The opener “Waves” has a soft joy to it. There’s a lyrical connection to the theme of the album overall, allowing water to be the conduit. It’s also romantic, connecting to a key relationship. The electric guitar work, a staple of Canyon City, can be instantly calming to open the album.
The second song is “Needles and Pins,” a wonderfully relatable song about trying to make it in life. The theme is about being uncomfortable in society, something that many of us creatives can relate to. The man is heartsick and it works so, so well. The melody and string lines are quintessential folk, layered with some more modern instrumentation and production. Sometimes that can be frustrating, but Canyon City pulls it off well. The layers, here, actually conjure more emotion (as well they should) but the song would still hold up solo acoustic.
“Firework” begins with this excellent, punctuated mention of “Carolina” that reminds me of Noah Gundersen’s music. Yes, that’s a huge compliment. In fact, a lot about the acoustic guitar line on this track reminds me of Gundersen and David Ramirez. Great company, that. The way Canyon City phrases on this song is just perfect. It’s a model for songwriters.

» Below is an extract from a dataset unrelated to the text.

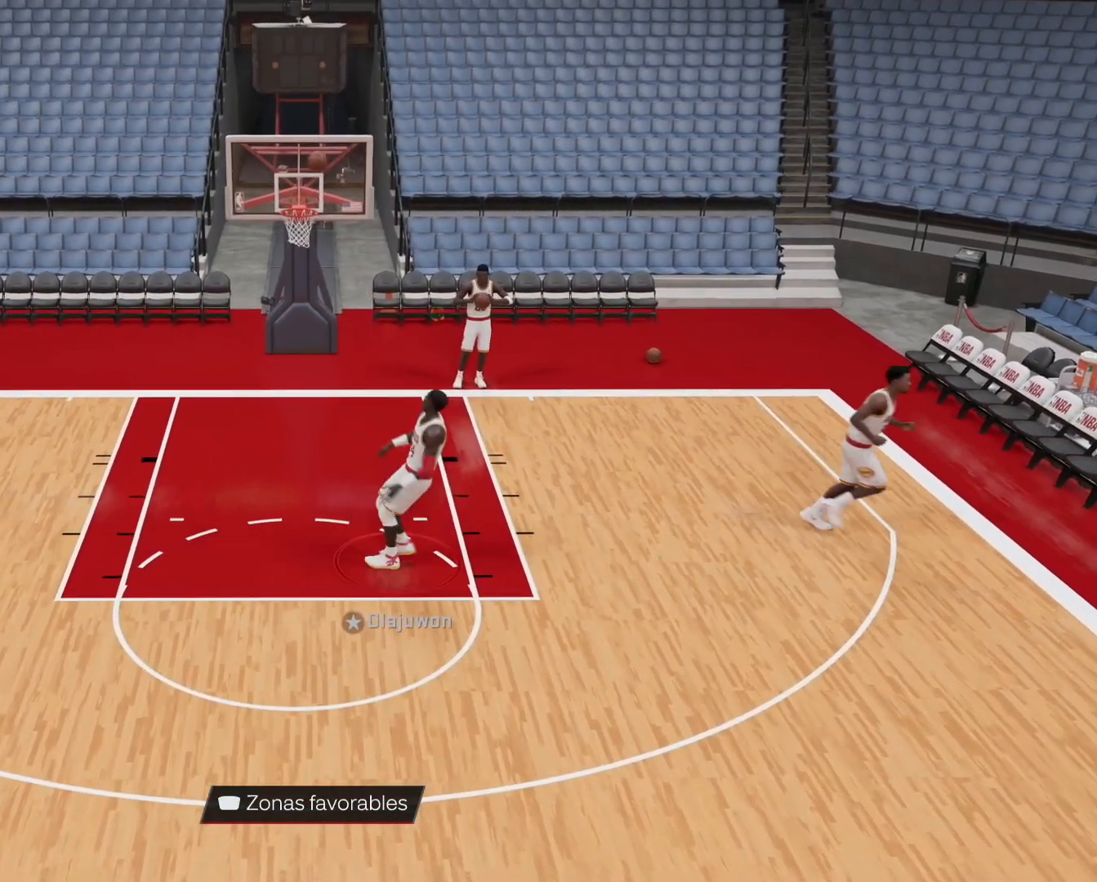
{"buttons": [], "left_stick": "center", "right_stick": "center", "events": [[100, "L2", "up"], [133, "left_stick", "center"]]}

“Alone With You” is a perfectly romantic song. The music itself is more complex than it seems at first blush, with a complicated melody layered over a changing fingerpicking line. It’s one thing to play a basic plucking pattern over and over, but this one really changes in each part of the song. The lyrical message is a bit more simple, but it’s a track that really fills the space beautifully.
“Between the Stars” was the song that won Canyon City this spot. It’s a wonderfully articulate, swooning song. The balance between the acoustic guitar and the distant, traditional piano works so well. It’s a soothing, comforting song for sure. The following “Time” is another that shows off some intriguing guitar work, using a chromatic acoustic line to set the tone of the song. The melody line is almost John Denver-esque in its delivery, yet it works really well for a modern sound. The imagery of nature and existential questions work nicely, finding resolution in being with someone you love. Exactly.
Perhaps my favorite track on this album (that I clearly love) is “Blue (Midnight Version).” Something about the stripped down sound makes this one cut through me. The lyrics are delivered with depth and sincerity. He delivers the lines like they are desperately important for us to hear. I’m inclined to think they are. I think it’s about making the most of our opportunities (but I’d love to ask him what it’s about… maybe I will soon!)
The final track “Olivia” has a similar electric-guitar dominated style. It’s a really great way to end the album, driving home Canyon City’s signature style. Again you’ll hear both his quality vocals and a stunning poetic lyric style.
In my opinion, Canyon City deserves far more credit than he seems to be getting. He should be a household name in the Nashville music scene. I’m looking forward to hearing these songs live. They will hold up. Whether it’s a romantic song or one that makes you think about the world around you, Canyon City has a way of creating a smooth atmosphere for you to think and dream.